Je reproduirai, ici et plus loin, dans l’ordre où le Bulletin les publia, les nouvelles, fausses et vraies, ainsi que les appréciations des amis et des ennemis.

On lit ce qui suit dans le Bulletin du 15 avril :

« Il paraît, d’après les journaux, qu’un mouvement socialiste armé a éclaté dans la province de Bénévent (ancien royaume de Naples), au cœur même des Apennins. N’ayant reçu jusqu’à présent de nos correspondants d’Italie aucun renseignement direct, nous ne pouvons que reproduire, sous toutes réserves, les nouvelles données par la presse bourgeoise.

« Les dépêches du 9 courant disaient que c’était à Cerreto, province de Bénévent, que les internationaux armés avaient fait leur apparition, et qu’ils s’étaient divisés en deux bandes. L’une de ces bandes, forte d’une trentaine d’hommes, et commandée par Cafiero, serait entrée le 8 dans le petit bourg de Letino, près de Piedimonte d’Alife, [province de Caserte,] aurait occupé la mairie et mis le feu aux archives. L’Opinione annonçait que cette bande avait été ensuite mise en déroute, et qu’on lui avait fait plusieurs prisonniers, parmi lesquels son chef Cafiero.

« En outre, la police, disait-on, aurait arrêté le 8, à Pontemolle près de Rome, dix-huit internationaux qui paraissaient vouloir se former en bande et tenir la campagne.

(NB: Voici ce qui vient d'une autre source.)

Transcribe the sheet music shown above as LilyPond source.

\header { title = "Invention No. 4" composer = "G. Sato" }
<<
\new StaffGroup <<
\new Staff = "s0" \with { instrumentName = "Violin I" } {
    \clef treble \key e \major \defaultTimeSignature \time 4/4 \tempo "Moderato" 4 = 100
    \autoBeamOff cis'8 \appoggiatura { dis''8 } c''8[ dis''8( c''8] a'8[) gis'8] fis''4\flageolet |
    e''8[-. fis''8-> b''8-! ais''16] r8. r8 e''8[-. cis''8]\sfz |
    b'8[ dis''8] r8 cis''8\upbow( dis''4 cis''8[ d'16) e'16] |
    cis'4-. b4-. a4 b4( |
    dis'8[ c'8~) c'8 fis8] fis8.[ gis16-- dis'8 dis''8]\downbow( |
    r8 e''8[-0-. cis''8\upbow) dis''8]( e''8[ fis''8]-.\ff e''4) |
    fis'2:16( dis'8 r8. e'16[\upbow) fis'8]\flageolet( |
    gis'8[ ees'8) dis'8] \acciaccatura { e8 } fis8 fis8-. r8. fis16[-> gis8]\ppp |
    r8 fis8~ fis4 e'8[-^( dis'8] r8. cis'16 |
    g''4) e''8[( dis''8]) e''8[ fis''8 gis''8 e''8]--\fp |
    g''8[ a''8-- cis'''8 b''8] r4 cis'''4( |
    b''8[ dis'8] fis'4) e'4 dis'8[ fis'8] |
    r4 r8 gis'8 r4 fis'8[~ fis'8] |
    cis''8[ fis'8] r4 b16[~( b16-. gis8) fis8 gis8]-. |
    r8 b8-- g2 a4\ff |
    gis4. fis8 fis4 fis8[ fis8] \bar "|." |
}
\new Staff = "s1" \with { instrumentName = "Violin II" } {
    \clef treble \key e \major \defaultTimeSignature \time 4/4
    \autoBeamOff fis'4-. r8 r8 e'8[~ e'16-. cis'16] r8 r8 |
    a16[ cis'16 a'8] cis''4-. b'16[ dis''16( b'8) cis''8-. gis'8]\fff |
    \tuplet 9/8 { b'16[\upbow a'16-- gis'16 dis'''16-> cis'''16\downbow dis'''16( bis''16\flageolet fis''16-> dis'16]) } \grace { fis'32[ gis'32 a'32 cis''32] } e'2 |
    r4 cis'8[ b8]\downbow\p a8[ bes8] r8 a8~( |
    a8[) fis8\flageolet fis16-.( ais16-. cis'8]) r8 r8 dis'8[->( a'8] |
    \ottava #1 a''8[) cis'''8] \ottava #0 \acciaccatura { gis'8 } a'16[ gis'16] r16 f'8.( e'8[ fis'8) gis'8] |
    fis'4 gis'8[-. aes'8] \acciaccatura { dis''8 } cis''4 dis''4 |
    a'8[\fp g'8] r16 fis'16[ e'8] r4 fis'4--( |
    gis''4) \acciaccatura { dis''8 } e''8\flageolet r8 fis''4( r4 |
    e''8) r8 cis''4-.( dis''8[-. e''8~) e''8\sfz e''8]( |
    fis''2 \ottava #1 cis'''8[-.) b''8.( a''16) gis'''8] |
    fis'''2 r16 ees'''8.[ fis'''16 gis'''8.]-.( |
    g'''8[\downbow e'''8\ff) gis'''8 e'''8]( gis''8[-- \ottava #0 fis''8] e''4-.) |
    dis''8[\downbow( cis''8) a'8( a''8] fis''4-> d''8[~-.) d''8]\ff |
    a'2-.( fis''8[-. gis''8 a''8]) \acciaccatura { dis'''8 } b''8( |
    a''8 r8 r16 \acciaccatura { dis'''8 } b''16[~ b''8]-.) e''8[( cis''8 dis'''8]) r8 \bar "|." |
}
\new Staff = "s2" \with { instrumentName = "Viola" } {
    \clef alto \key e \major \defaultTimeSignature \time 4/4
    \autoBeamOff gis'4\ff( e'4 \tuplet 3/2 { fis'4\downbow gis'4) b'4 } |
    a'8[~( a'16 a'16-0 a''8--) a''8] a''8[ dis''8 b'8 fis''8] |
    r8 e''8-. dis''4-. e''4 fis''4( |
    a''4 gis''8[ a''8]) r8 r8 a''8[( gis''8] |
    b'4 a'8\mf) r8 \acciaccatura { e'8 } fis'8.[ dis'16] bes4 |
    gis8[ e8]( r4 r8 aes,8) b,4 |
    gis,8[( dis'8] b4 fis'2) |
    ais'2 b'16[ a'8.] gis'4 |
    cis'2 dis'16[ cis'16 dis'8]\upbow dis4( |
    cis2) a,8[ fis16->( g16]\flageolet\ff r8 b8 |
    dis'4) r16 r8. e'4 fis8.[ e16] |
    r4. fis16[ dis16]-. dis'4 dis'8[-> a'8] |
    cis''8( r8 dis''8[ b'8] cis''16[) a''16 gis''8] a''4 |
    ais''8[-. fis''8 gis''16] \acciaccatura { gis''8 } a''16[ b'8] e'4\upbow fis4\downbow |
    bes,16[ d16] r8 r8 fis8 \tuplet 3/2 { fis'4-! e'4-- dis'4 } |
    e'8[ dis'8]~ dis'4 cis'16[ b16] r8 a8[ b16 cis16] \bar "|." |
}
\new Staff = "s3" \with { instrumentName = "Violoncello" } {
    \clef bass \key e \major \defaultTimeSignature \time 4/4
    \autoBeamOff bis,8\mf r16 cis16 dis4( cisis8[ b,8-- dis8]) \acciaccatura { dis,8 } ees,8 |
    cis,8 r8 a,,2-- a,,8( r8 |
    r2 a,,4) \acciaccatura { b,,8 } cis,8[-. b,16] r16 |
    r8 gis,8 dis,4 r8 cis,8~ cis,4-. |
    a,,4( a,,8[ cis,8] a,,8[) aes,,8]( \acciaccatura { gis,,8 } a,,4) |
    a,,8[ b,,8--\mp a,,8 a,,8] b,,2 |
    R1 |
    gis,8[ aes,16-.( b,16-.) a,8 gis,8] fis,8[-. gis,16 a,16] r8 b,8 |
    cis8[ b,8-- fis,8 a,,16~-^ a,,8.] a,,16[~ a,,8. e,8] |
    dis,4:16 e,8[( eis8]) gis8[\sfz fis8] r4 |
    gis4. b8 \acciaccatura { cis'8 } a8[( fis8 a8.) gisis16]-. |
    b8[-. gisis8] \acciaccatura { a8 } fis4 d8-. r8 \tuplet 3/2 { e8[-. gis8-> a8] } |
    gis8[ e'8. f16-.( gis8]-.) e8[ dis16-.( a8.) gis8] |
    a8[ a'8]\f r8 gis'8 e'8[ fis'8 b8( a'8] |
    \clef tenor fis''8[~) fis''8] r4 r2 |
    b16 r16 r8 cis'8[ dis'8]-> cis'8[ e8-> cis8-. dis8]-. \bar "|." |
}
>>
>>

« Le lendemain, la nouvelle donnée par l’Opinione, que la bande apparue à Cerreto avait été défaite, était démentie,

» L’Italie annonçait, le 10, que cette bande, après avoir brûlé les archives de Letino, était allée à Gallo, où elle a pillé la caisse du percepteur et brûlé la maison commune ; elle s’est ensuite dirigée sur Capriati ; mais, la population ayant pris les armes pour lui résister, les insurgés se sont retirés.

» Outre Cafiero, disent les dépêches du 10, Malatesta et Ceccarelli font aussi

  1. On m’a raconté que, redoutant des vengeances, il s’était réfugié en Amérique en changeant de nom.